Owner Bob Higginbotham, who owns an audio-visual company, bought the run-down building for less than $100,000 in 1997 and renovated it, but was looking for a tenant. Higginbotham remembers that the second-floor windows were boarded up when he bought it, and the interior walls were “pitch black” from fires homeless people had been burning to stay warm. “We [renovated] this with entertainment in mind,” Higginbotham said. “We pre-wired for stage lighting and bands out back.” The Nickelses brought in Fran McCarthy, who ran Higginbotham’s original restoration and who manages the property, to serve as project manager. The Nickelses installed a 22-foot copper and stainless still that they imported from China, using the hole from the fire station’s old fire pole for the flue. Besides vodka, the still also is equipped to produce whiskey, in case that market emerges, Trey Nickels said. They also brought in several fermentation tanks. The Nickeles are keeping the numbers on their investment close to the vest. Trey Nickels declined to say even how much bean goes into a gallon of his spirits. Their investment is heavy on cash, Deborah Nickels said.

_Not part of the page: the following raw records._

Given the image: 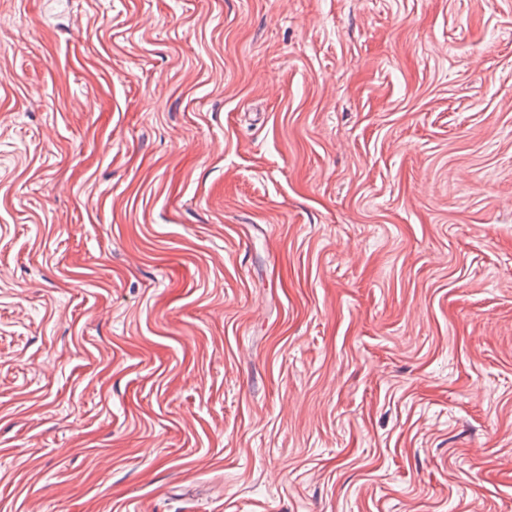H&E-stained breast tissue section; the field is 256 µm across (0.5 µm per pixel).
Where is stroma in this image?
Wrapping results in <instances>:
<instances>
[{
	"instance_id": "35a3bbf8",
	"label": "stroma",
	"mask_w": 512,
	"mask_h": 512,
	"mask_svg": "<svg viewBox=\"0 0 512 512\" xmlns=\"http://www.w3.org/2000/svg\"><path fill=\"white\" fill-rule=\"evenodd\" d=\"M0 512H512V0H0Z\"/></svg>"
}]
</instances>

“We’ve sold things; we’ve sacrificed,” she said. “Before you can get a permit, all the investments have to be made up front.” The production process at least will be quick. The peas will come in ground up from West Texas. The distillery will be able to produce 670 gallons of 80 proof vodka per week, Trey Nickels said. “We can probably produce right around 3,400 bottles a week, and we’d like to do it,” he said. “But we’ve got to build into the market.” Selling retail from the firehouse, the distillery will be allowed to sell a total of 3,000 gallons per year, and up to two bottles per month per consumer, Trey Nickels said. All remaining production will have to go through distributors. Tasters have suggested the vodka has a “green tea taste” and “subtle nut flavor,” he said. TreyMark will be the initial label, and a Nickel Plated No. 5 will follow, the Nickelses said. Fifths will likely sell for about $35 in stores and at the distillery, Trey Nickels said. The Nickelses want to build on the increasing popularity of the Near South Side and the emerging South Main Village. Trey Nickels is mulling the idea of promoting Near South Side “bourbon tours” that include visits to TreyMark and Rahr. Their next goal after getting production started: a continuously operating still and double the capacity. “Obviously, we have to improve the market,” Deborah Nickels said.